Cualquier persona humana (incluso las que no lo son) los
conoce. Y que los hay de variadísimos estilos.
Hoy evocaremos con preferencia los que, para crecer en
alcurnia cosmopolita, se vienen llamando “pubs”.
Los más entonados y elegantes, tienden a la madera
tallada, a los bronces y a las tulipas de controlado resplandor opalino; a la
buena moqueta que contribuye al rumor calmo y asordinado que clientes de
acreditada educación jamás profanarían.
En privilegiado emplazamiento se alza el notable altar o
retablo casi barroco, la estantería profusa donde las botellas más diversas,
como hermosas modelos de pasarela, exhiben deslumbrantes la fantasía infinita
de sus formas, de sus etiquetas, relatando orígenes, remotas procedencias,
aventureras heráldicas, prometiendo en fin toda suerte de sabores, sensaciones,
éxtasis. Espejos biselados y luces indirectas, aunque estratégicas, aumentan su
relieve y su incuestionable importancia, nunca disputada por pintura o grabado
alguno en la decoración matizada, que nunca debe cometer excesos.

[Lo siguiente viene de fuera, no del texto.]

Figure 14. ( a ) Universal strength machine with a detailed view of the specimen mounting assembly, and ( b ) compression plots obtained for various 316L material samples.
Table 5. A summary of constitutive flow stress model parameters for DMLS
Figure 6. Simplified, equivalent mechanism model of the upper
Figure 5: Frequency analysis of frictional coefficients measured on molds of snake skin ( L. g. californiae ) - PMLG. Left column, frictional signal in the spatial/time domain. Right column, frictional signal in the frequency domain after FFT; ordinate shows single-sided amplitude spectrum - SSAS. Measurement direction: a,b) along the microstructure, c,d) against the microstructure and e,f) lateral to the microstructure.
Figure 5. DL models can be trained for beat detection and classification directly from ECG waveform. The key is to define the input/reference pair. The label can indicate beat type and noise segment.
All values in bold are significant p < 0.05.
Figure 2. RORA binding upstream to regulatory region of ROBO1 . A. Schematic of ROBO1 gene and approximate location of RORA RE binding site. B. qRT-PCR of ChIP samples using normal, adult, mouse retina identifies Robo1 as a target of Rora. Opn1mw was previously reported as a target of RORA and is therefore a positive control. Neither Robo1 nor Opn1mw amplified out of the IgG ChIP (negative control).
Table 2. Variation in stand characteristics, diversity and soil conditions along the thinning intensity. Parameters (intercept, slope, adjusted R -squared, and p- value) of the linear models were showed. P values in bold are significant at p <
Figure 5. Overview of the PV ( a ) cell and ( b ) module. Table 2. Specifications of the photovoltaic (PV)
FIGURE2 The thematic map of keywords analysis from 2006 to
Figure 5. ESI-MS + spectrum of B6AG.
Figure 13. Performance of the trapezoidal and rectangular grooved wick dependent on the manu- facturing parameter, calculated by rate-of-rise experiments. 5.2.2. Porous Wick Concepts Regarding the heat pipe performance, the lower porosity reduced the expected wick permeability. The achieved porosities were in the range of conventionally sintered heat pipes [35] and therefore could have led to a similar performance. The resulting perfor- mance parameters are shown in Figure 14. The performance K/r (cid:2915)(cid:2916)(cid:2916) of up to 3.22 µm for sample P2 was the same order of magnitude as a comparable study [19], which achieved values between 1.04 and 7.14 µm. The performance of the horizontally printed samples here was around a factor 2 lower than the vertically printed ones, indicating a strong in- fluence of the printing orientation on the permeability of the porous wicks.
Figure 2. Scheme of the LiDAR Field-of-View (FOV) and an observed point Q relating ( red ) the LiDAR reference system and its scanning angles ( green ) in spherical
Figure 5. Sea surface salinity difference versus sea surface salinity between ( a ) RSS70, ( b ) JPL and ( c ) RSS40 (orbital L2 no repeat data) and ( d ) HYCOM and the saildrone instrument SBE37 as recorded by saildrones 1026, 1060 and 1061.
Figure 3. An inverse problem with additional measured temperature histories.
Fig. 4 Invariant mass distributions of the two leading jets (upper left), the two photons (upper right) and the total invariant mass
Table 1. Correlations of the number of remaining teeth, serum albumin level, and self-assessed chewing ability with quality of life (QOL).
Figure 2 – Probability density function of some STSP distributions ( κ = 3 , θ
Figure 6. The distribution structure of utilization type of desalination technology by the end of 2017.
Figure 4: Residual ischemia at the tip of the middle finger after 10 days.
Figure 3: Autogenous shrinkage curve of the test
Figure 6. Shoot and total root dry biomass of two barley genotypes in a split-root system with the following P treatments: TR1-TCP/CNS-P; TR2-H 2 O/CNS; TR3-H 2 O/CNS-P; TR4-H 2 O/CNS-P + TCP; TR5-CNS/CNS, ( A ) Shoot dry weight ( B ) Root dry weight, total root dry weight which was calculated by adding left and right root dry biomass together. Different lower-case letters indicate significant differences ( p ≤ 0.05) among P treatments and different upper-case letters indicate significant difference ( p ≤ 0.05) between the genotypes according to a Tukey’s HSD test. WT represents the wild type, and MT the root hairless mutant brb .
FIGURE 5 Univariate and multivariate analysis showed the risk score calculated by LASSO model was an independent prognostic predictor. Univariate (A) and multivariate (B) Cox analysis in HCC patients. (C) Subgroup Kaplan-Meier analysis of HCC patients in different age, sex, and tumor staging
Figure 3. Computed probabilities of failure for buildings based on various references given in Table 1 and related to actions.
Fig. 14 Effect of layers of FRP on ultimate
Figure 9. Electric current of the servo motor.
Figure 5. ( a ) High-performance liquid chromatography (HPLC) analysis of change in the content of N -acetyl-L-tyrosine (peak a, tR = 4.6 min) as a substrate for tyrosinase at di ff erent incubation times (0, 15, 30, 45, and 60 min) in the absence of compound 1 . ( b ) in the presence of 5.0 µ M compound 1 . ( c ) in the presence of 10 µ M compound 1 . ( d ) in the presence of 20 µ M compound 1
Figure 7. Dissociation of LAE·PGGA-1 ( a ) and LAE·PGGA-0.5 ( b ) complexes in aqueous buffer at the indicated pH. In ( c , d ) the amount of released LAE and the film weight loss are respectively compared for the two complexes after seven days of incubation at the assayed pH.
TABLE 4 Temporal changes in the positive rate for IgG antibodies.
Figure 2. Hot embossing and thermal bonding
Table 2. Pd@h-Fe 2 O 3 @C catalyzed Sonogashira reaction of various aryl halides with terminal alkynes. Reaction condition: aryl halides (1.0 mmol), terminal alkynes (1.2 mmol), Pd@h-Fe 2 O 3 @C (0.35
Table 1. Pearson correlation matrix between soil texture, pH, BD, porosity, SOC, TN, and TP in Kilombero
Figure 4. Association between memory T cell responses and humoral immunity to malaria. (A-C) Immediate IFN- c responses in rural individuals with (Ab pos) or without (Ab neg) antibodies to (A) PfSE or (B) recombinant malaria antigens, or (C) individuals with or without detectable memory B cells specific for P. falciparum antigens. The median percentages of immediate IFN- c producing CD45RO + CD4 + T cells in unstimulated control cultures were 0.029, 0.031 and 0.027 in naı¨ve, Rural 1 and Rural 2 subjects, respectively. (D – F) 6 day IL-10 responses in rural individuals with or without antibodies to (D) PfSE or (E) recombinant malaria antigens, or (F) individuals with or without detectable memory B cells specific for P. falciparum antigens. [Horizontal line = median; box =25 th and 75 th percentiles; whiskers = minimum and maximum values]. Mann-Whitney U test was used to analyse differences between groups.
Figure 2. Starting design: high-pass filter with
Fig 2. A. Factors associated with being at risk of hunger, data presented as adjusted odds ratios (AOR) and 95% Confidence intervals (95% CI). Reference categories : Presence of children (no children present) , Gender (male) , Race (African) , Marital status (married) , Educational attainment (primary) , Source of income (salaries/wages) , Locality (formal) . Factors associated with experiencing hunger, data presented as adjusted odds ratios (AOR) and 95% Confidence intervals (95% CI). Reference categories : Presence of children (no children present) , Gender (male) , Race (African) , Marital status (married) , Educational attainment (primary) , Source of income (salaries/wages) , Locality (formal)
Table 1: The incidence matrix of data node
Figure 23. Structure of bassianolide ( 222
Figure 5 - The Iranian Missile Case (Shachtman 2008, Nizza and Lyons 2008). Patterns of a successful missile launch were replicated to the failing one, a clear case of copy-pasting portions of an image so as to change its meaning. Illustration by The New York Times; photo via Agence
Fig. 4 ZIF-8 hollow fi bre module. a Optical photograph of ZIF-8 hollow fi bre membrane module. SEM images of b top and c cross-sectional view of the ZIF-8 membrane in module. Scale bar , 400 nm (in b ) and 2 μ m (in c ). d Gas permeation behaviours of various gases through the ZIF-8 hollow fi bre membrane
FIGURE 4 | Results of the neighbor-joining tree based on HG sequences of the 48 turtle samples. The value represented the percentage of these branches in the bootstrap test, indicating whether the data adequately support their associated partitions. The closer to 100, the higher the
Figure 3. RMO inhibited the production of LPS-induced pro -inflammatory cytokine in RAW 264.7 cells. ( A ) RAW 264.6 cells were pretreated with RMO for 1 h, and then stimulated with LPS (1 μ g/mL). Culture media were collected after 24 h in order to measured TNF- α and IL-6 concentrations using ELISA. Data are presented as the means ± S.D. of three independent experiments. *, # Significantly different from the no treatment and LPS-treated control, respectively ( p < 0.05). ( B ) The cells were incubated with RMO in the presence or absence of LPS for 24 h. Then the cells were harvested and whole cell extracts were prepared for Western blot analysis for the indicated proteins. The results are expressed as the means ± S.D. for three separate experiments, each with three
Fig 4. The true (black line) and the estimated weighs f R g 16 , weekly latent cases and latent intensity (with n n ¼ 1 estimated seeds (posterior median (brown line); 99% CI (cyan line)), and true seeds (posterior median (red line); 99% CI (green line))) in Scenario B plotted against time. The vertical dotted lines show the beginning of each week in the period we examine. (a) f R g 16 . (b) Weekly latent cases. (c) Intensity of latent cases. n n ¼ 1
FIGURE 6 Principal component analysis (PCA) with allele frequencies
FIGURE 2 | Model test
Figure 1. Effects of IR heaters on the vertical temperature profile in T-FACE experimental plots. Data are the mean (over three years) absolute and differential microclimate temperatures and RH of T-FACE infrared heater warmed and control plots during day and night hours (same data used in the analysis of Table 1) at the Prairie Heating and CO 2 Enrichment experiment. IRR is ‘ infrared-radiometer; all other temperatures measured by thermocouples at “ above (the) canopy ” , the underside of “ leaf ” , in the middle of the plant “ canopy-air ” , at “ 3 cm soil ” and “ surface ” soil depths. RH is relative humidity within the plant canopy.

La barra… qué decir: las molduras, el frecuente mármol,
el rodapié que ennoblece el grueso tubo de latón pulido y dorado…
Como sin par escultura de Praxíteles, el visitante
habitual, el paradigma, nos admira con el logro artístico de su delicado y
viril equilibrio: la copa, un poco en alto, un gentil y estudiado semicruce de
gambas que aporta mero apoyo en un solo pie, y el codo, posado apenas,
completando los casi milagrosos tres puntos que generan el ilusorio plano de
los geómetras.
Los bebedores conocen el escenario, el ambiente. También
los que, como yo hago a diario, abandonan la costumbre y la afición del
alcohol.
El bar, el “pub” poseen un halo de magia, una tentadora
sugestión de paraíso, muy difíciles de recusar.